[Записи набора данных]
====

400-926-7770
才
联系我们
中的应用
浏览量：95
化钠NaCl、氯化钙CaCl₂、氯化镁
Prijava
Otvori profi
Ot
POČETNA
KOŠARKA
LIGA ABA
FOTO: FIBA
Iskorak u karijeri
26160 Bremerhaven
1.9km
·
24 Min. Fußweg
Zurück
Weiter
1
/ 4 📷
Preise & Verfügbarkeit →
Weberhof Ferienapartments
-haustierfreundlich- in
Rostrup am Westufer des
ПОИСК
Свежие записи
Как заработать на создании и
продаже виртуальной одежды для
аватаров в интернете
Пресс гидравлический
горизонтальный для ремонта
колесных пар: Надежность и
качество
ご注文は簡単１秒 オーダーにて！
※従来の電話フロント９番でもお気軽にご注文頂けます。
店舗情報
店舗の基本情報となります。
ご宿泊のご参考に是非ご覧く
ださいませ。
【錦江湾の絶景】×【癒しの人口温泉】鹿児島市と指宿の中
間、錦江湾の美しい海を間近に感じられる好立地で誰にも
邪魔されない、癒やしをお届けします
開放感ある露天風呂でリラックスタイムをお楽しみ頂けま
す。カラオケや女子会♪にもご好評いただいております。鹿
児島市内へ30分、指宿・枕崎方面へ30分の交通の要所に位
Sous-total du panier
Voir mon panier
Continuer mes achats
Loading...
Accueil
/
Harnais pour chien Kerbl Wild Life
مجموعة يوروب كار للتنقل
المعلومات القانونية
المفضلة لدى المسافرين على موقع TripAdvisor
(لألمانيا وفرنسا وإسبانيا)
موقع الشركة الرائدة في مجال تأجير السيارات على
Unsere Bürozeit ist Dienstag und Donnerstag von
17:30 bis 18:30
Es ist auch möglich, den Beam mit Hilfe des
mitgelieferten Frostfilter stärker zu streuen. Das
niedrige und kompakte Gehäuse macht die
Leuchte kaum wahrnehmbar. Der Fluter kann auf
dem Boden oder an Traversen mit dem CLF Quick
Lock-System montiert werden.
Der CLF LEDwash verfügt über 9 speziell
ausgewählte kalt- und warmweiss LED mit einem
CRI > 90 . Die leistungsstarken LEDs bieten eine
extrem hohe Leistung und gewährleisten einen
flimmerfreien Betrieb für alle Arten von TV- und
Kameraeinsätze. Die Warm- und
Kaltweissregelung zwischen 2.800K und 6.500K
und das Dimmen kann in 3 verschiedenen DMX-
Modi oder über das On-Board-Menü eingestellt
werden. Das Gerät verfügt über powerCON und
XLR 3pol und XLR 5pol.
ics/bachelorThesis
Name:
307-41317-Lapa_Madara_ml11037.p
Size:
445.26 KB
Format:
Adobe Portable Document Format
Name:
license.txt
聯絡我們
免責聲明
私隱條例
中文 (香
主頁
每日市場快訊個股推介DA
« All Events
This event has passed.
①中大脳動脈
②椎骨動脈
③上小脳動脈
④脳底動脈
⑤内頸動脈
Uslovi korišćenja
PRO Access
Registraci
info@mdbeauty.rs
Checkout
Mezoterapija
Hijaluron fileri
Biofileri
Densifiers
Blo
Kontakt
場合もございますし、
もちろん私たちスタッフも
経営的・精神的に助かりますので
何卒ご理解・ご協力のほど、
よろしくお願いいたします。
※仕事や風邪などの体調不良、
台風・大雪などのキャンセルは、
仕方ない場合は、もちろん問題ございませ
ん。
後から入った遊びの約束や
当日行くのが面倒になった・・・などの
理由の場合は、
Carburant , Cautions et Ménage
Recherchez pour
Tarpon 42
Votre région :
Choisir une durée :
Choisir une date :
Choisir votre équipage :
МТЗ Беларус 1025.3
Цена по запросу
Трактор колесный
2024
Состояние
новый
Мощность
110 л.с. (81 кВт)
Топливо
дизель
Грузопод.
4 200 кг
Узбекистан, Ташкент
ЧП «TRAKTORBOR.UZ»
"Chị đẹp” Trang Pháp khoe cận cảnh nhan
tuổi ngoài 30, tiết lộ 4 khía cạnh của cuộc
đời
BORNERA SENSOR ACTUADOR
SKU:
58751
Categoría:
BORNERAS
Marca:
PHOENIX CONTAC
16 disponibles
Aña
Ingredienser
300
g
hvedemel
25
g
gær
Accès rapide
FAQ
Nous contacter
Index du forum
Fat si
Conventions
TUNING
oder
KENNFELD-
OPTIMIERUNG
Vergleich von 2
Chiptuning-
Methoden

====

> **Задание**:
Перепечатайте все записи, приведенные выше, сохранив каждую строку без изменений.

> **Результат выполнения**:
400-926-7770
才
联系我们
中的应用
浏览量：95
化钠NaCl、氯化钙CaCl₂、氯化镁
Prijava
Otvori profi
Ot
POČETNA
KOŠARKA
LIGA ABA
FOTO: FIBA
Iskorak u karijeri
26160 Bremerhaven
1.9km
·
24 Min. Fußweg
Zurück
Weiter
1
/ 4 📷
Preise & Verfügbarkeit →
Weberhof Ferienapartments
-haustierfreundlich- in
Rostrup am Westufer des
ПОИСК
Свежие записи
Как заработать на создании и
продаже виртуальной одежды для
аватаров в интернете
Пресс гидравлический
горизонтальный для ремонта
колесных пар: Надежность и
качество
ご注文は簡単１秒 オーダーにて！
※従来の電話フロント９番でもお気軽にご注文頂けます。
店舗情報
店舗の基本情報となります。
ご宿泊のご参考に是非ご覧く
ださいませ。
【錦江湾の絶景】×【癒しの人口温泉】鹿児島市と指宿の中
間、錦江湾の美しい海を間近に感じられる好立地で誰にも
邪魔されない、癒やしをお届けします
開放感ある露天風呂でリラックスタイムをお楽しみ頂けま
す。カラオケや女子会♪にもご好評いただいております。鹿
児島市内へ30分、指宿・枕崎方面へ30分の交通の要所に位
Sous-total du panier
Voir mon panier
Continuer mes achats
Loading...
Accueil
/
Harnais pour chien Kerbl Wild Life
مجموعة يوروب كار للتنقل
المعلومات القانونية
المفضلة لدى المسافرين على موقع TripAdvisor
(لألمانيا وفرنسا وإسبانيا)
موقع الشركة الرائدة في مجال تأجير السيارات على
Unsere Bürozeit ist Dienstag und Donnerstag von
17:30 bis 18:30
Es ist auch möglich, den Beam mit Hilfe des
mitgelieferten Frostfilter stärker zu streuen. Das
niedrige und kompakte Gehäuse macht die
Leuchte kaum wahrnehmbar. Der Fluter kann auf
dem Boden oder an Traversen mit dem CLF Quick
Lock-System montiert werden.
Der CLF LEDwash verfügt über 9 speziell
ausgewählte kalt- und warmweiss LED mit einem
CRI > 90 . Die leistungsstarken LEDs bieten eine
extrem hohe Leistung und gewährleisten einen
flimmerfreien Betrieb für alle Arten von TV- und
Kameraeinsätze. Die Warm- und
Kaltweissregelung zwischen 2.800K und 6.500K
und das Dimmen kann in 3 verschiedenen DMX-
Modi oder über das On-Board-Menü eingestellt
werden. Das Gerät verfügt über powerCON und
XLR 3pol und XLR 5pol.
ics/bachelorThesis
Name:
307-41317-Lapa_Madara_ml11037.p
Size:
445.26 KB
Format:
Adobe Portable Document Format
Name:
license.txt
聯絡我們
免責聲明
私隱條例
中文 (香
主頁
每日市場快訊個股推介DA
« All Events
This event has passed.
①中大脳動脈
②椎骨動脈
③上小脳動脈
④脳底動脈
⑤内頸動脈
Uslovi korišćenja
PRO Access
Registraci
info@mdbeauty.rs
Checkout
Mezoterapija
Hijaluron fileri
Biofileri
Densifiers
Blo
Kontakt
場合もございますし、
もちろん私たちスタッフも
経営的・精神的に助かりますので
何卒ご理解・ご協力のほど、
よろしくお願いいたします。
※仕事や風邪などの体調不良、
台風・大雪などのキャンセルは、
仕方ない場合は、もちろん問題ございませ
ん。
後から入った遊びの約束や
当日行くのが面倒になった・・・などの
理由の場合は、
Carburant , Cautions et Ménage
Recherchez pour
Tarpon 42
Votre région :
Choisir une durée :
Choisir une date :
Choisir votre équipage :
МТЗ Беларус 1025.3
Цена по запросу
Трактор колесный
2024
Состояние
новый
Мощность
110 л.с. (81 кВт)
Топливо
дизель
Грузопод.
4 200 кг
Узбекистан, Ташкент
ЧП «TRAKTORBOR.UZ»
"Chị đẹp” Trang Pháp khoe cận cảnh nhan
tuổi ngoài 30, tiết lộ 4 khía cạnh của cuộc
đời
BORNERA SENSOR ACTUADOR
SKU:
58751
Categoría:
BORNERAS
Marca:
PHOENIX CONTAC
16 disponibles
Aña
Ingredienser
300
g
hvedemel
25
g
gær
Accès rapide
FAQ
Nous contacter
Index du forum
Fat si
Conventions
TUNING
oder
KENNFELD-
OPTIMIERUNG
Vergleich von 2
Chiptuning-
Methoden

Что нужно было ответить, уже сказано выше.